For Huang, it starts by creating a sense of trust and safety in verified sources, however foreign they may initially feel to those family members. Second, it’s important to be mindful of the cultural sensitivities tied to respecting your elders. “We have to find creative ways to talk to them about it,” Huang explains. “Because if you directly challenge the elders, it’s disrespectful to them.”

Rashmi Acharya, an English-language instructor with the Edmonton Mennonite Centre for Newcomers, who works with adults from a myriad of countries, including Syria, Vietnam and Eritrea, has been sharing easy-to-understand videos that explain basic preventative measures like washing your hands or staying home if you’re sick with her students on WhatsApp. She also checks in on them periodically to ensure they understand the content and are keeping safe.

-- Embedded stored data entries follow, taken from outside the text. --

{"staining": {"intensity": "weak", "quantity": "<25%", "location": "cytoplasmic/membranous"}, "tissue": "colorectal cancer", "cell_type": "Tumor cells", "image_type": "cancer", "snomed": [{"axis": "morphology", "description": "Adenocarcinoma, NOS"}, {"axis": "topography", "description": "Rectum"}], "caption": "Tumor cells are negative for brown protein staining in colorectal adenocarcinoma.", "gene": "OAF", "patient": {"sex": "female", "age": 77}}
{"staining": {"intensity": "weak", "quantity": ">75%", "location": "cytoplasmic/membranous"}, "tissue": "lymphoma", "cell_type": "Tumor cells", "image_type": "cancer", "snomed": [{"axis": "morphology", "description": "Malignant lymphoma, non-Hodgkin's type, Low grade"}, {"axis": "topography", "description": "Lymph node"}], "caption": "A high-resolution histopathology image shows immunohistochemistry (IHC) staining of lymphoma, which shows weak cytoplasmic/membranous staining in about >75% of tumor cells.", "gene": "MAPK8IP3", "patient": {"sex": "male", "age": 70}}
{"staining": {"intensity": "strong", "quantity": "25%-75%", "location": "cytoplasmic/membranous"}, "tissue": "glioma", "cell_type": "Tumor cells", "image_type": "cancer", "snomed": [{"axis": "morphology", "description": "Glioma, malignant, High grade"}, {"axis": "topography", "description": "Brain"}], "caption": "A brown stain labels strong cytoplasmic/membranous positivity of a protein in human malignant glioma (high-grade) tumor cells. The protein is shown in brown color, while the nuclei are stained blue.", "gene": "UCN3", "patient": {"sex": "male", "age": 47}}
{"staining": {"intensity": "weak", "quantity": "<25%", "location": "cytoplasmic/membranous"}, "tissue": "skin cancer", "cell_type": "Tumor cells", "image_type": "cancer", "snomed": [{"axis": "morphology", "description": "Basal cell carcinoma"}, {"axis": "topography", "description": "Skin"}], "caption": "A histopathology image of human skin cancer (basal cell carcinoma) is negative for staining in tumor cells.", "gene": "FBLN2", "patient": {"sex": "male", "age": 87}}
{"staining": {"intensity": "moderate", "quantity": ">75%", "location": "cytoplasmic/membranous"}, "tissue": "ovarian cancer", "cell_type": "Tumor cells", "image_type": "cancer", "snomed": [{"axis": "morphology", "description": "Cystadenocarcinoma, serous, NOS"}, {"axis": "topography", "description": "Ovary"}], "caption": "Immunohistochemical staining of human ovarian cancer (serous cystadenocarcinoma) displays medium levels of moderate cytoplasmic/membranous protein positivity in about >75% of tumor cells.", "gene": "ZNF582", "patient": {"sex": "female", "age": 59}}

The blame shouldn’t be placed entirely on those spreading disinformation. For many, WhatsApp is a way to connect with loved ones beyond borders, and the forwarded messages are a means of showing support during a difficult time. “In times of uncertainty, people seek out things that they can latch onto to , [to] make sense of stuff,” says Huang.

By sharing that information, grandmothers, parents and ‘WhatsApp Aunties’ are only trying to extend the sense of comfort those messages may bring them. The messages also address them in their native language, whether it be Arabic, Mandarin, or Punjabi, and therefore feel more comfortable compared to mainstream information. Finding a way to stop them from spreading is almost impossible, Huang adds.

But the onus shouldn’t entirely be on us, he says. “I think the government can actually do a better job, including a better job translating these urgent, timely materials” related to COVID-19, he says. This is important given Canada’s large population of first-generation immigrants and refugees.

Ultimately, being compassionate and empathetic towards our elders while sharing the factual information from health authorities can be the most effective way to counter misinformation during the coronavirus pandemic.